■ **Work to complete**: The stretch from the line with "line: (140, 205) -> (160, 228), removed" through the line with "text: (246, 670) -> (326, 578), 99.8 -> 39.8" in the records below: write it out exactly, and nothing else.

[Graphic revision entries]
━━━━━━━━━━━━━━━━
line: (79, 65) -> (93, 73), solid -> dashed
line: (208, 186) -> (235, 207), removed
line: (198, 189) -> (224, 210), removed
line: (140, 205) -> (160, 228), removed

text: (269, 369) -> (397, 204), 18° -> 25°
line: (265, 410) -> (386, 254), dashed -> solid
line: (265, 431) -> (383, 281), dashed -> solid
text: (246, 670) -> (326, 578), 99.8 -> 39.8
━━━━━━━━━━━━━━━━
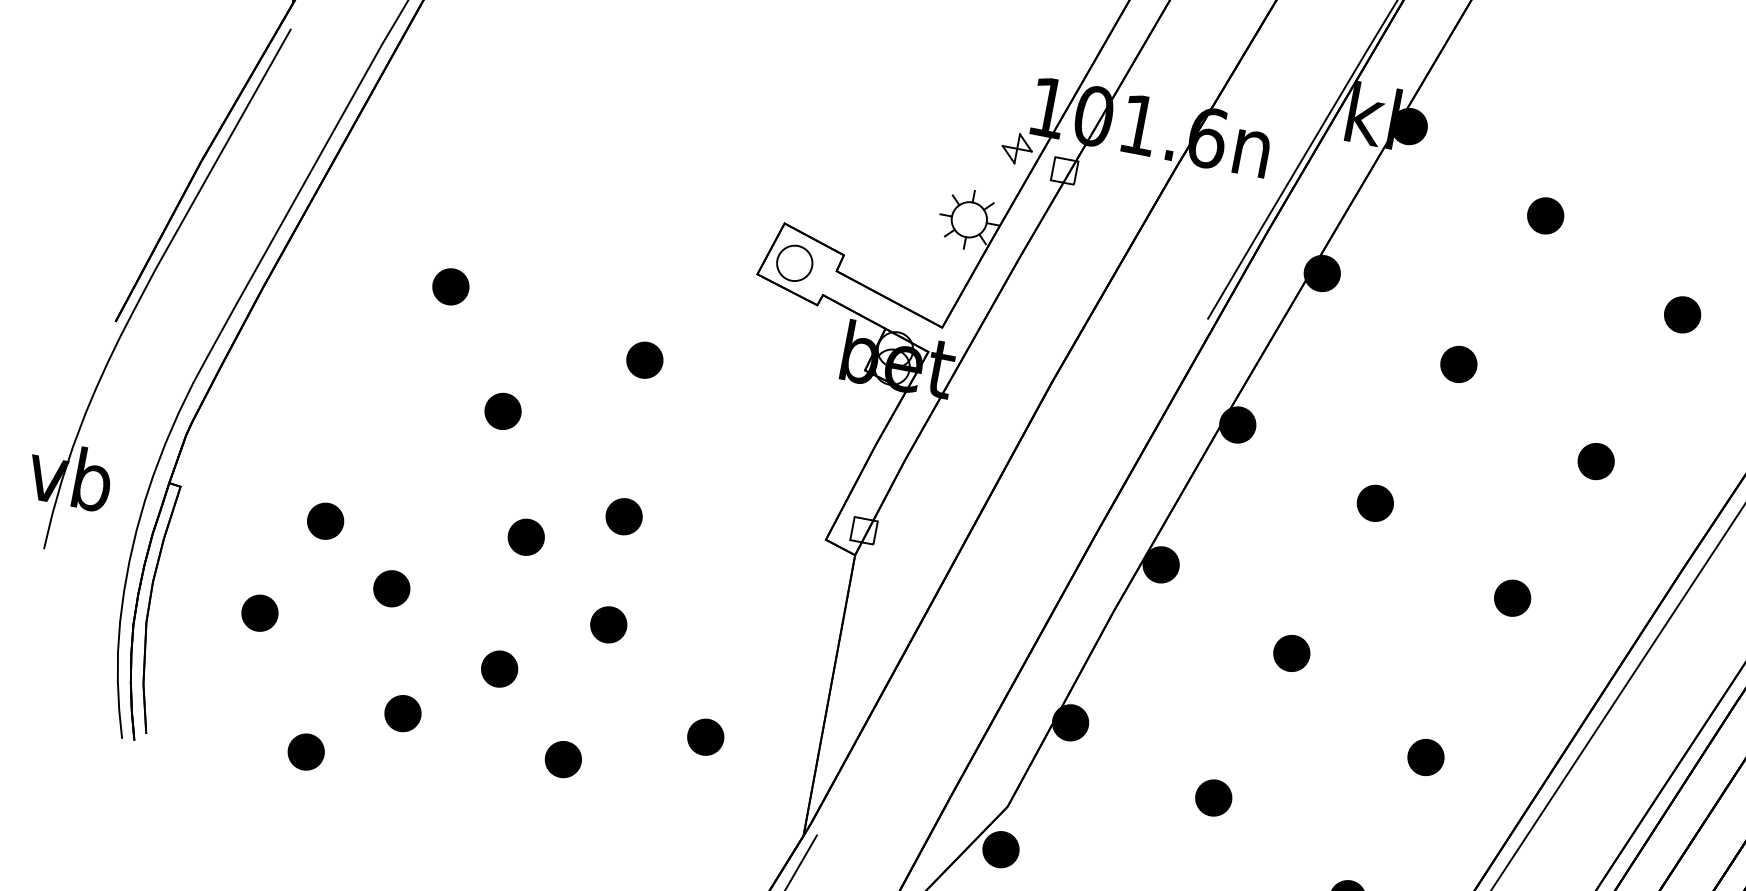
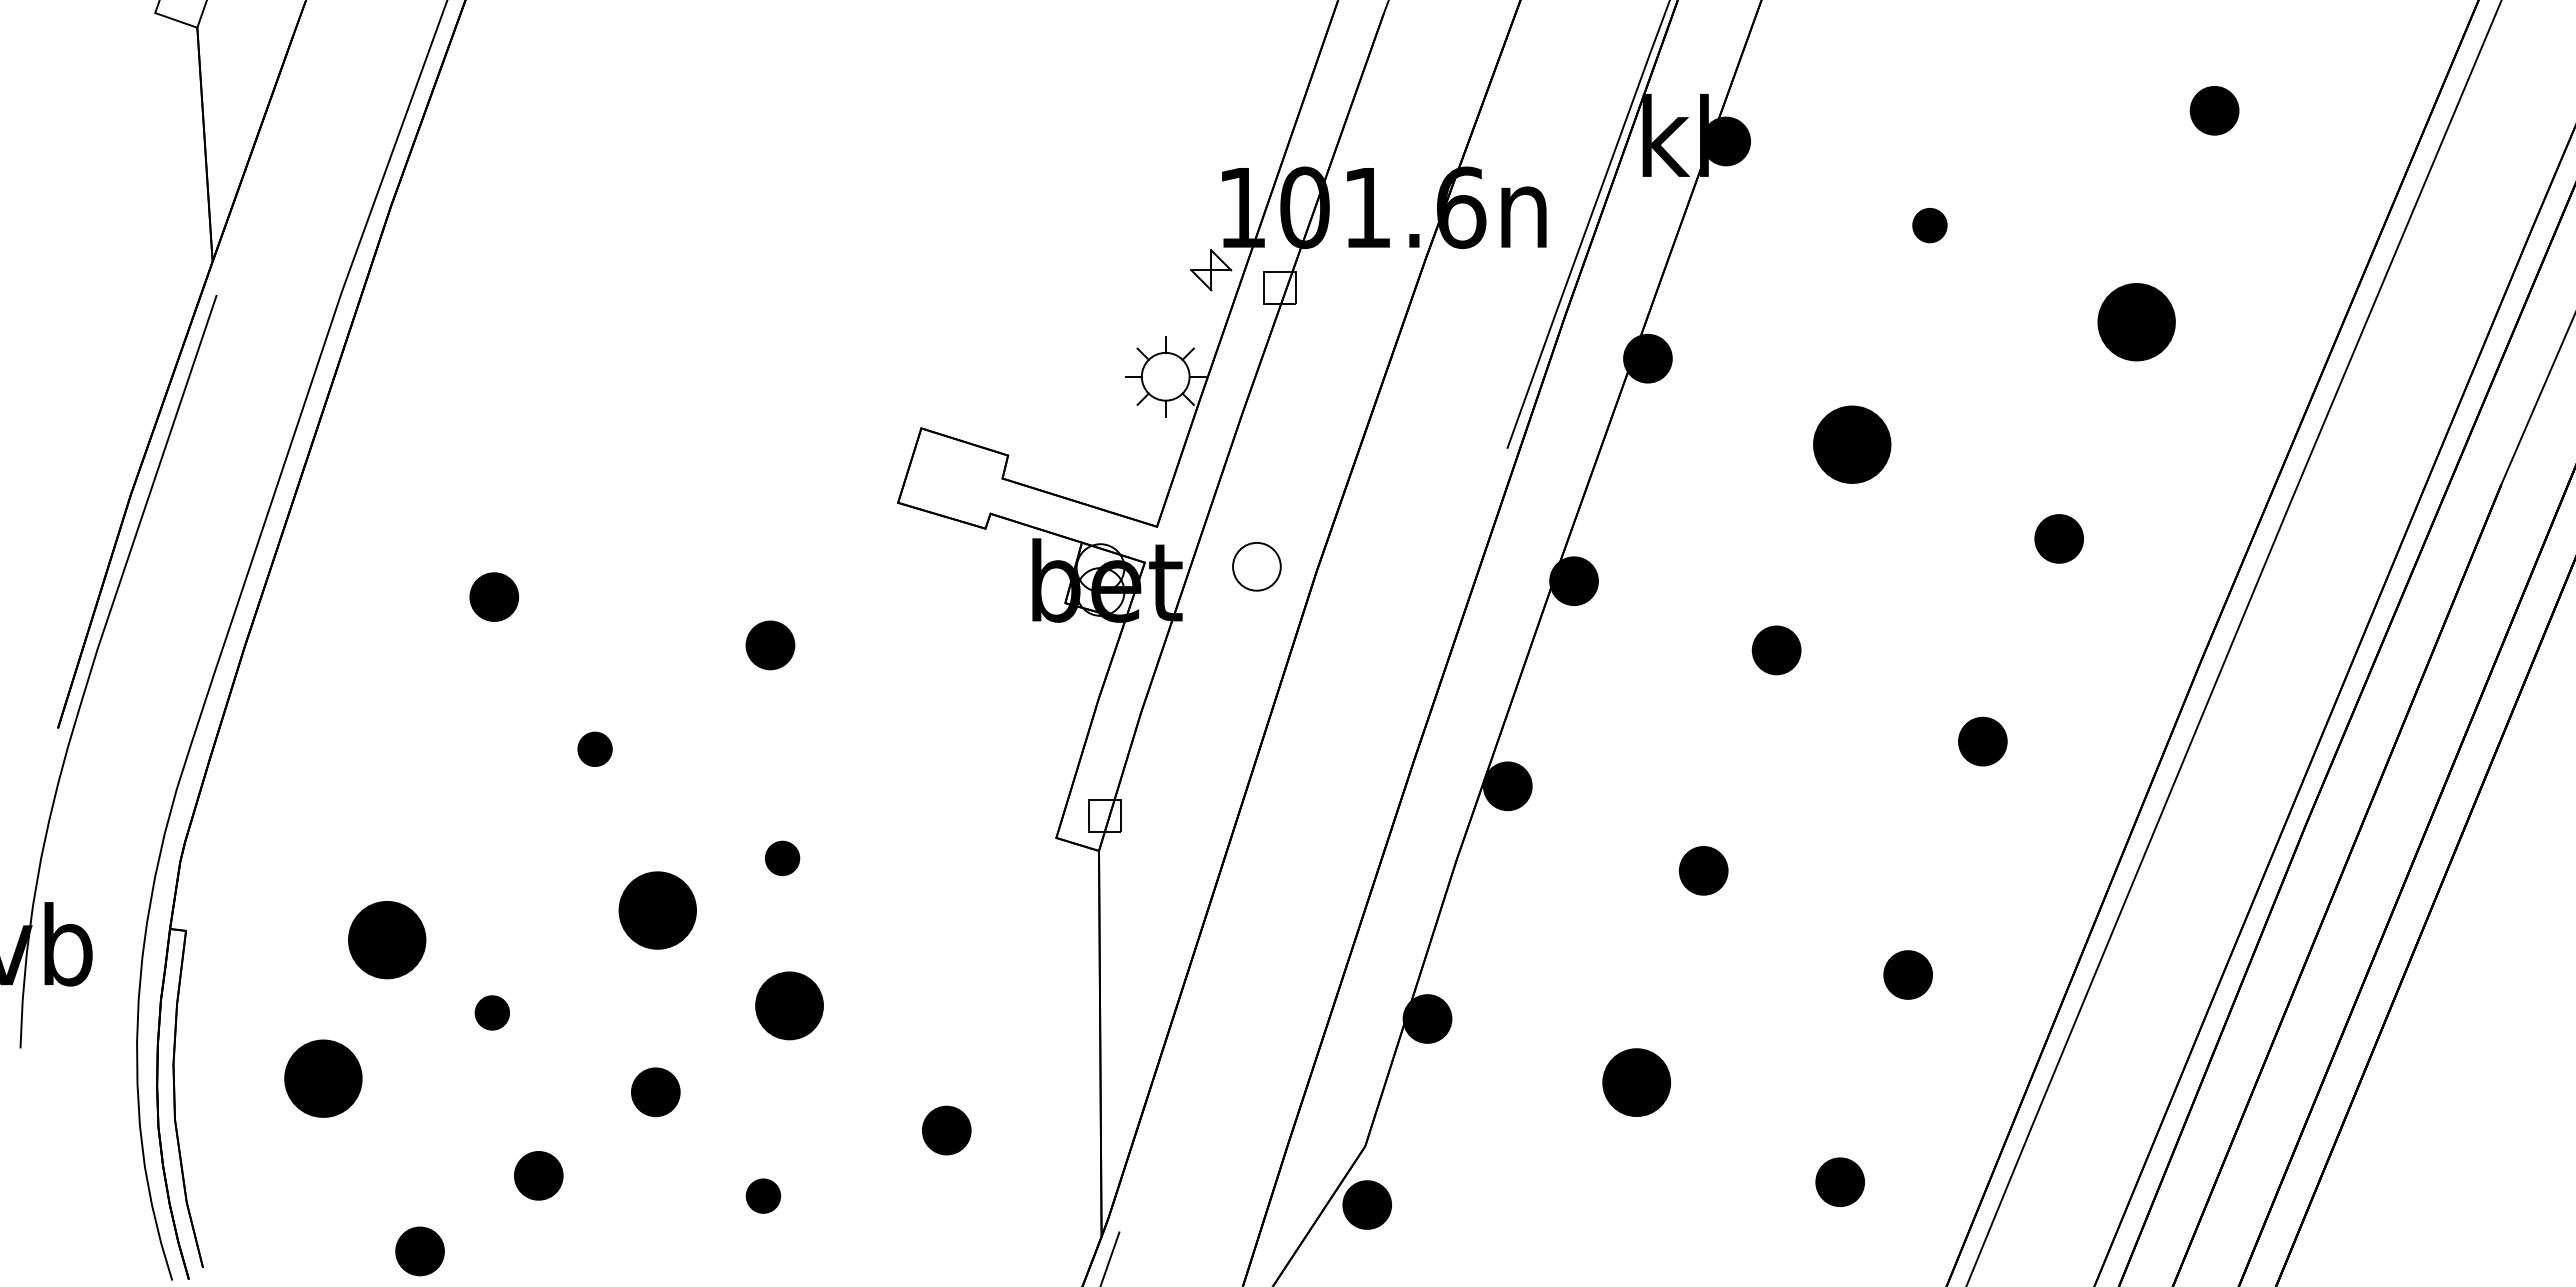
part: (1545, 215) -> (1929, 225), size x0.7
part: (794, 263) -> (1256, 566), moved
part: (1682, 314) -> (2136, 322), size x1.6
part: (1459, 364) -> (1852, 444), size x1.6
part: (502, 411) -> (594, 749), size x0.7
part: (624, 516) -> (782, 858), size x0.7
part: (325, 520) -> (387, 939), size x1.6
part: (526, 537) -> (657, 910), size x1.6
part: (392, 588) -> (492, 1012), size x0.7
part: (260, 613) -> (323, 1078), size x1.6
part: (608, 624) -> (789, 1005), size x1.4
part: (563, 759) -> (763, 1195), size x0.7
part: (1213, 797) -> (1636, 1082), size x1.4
━━━━━━━━━━━━━━━━
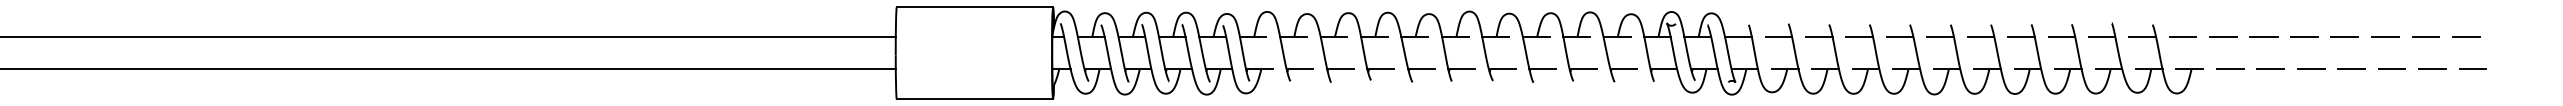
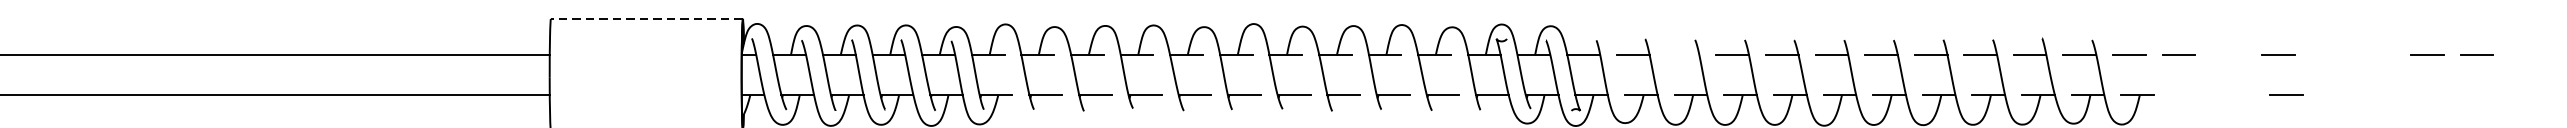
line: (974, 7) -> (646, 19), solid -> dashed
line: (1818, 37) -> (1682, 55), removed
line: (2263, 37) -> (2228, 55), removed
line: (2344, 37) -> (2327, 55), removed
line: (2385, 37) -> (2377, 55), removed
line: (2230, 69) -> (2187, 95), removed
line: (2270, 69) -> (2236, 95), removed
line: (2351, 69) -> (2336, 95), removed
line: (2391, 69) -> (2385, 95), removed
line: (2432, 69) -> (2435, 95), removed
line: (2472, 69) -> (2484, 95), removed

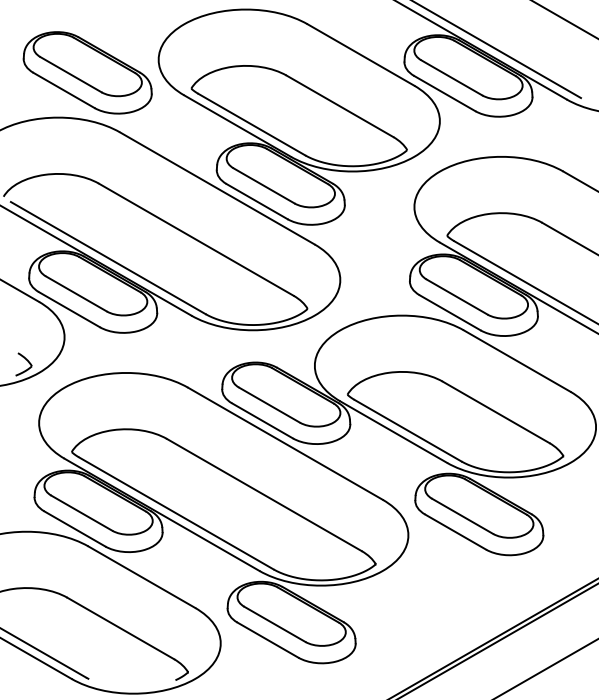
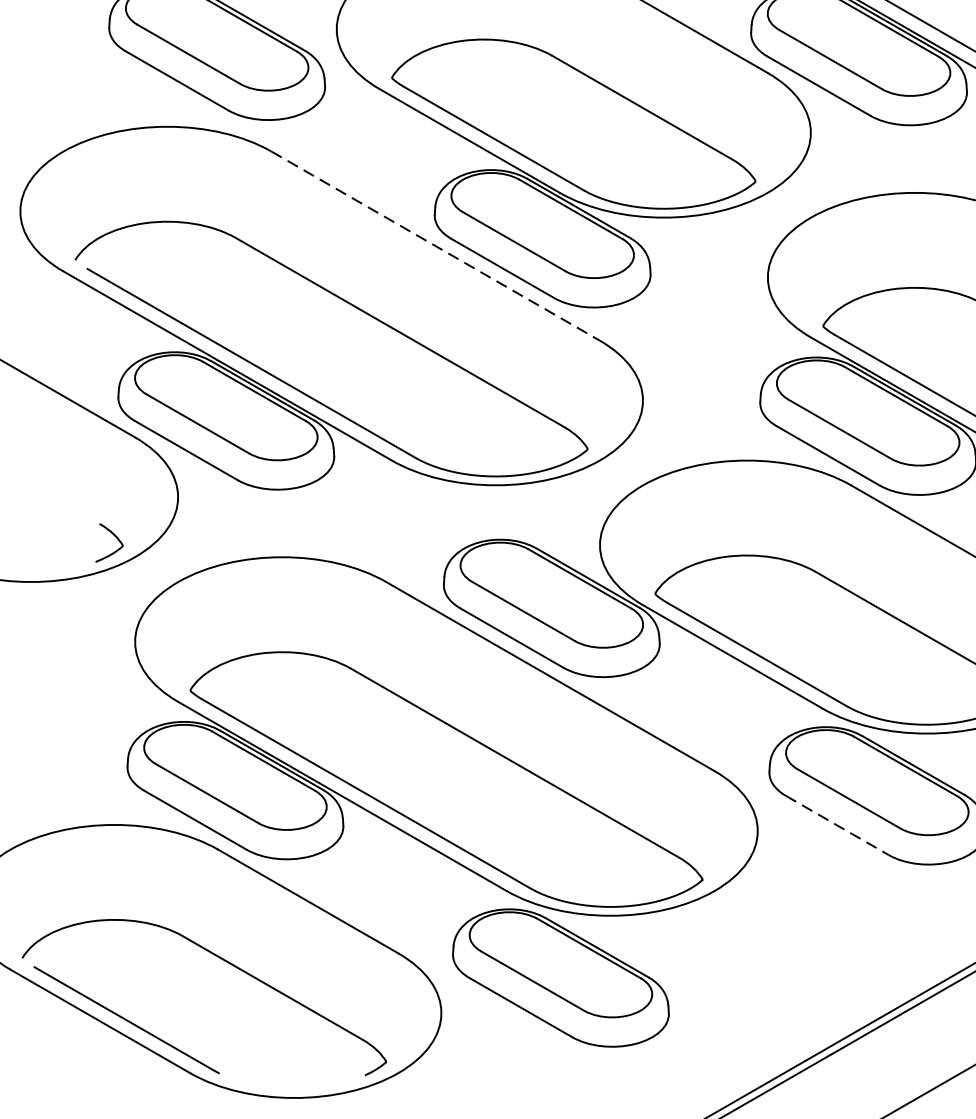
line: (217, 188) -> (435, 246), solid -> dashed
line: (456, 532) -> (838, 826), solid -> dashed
━━━━━━━━━━━━━━━━
■ **Your response**:
line: (140, 205) -> (160, 228), removed

text: (269, 369) -> (397, 204), 18° -> 25°
line: (265, 410) -> (386, 254), dashed -> solid
line: (265, 431) -> (383, 281), dashed -> solid
text: (246, 670) -> (326, 578), 99.8 -> 39.8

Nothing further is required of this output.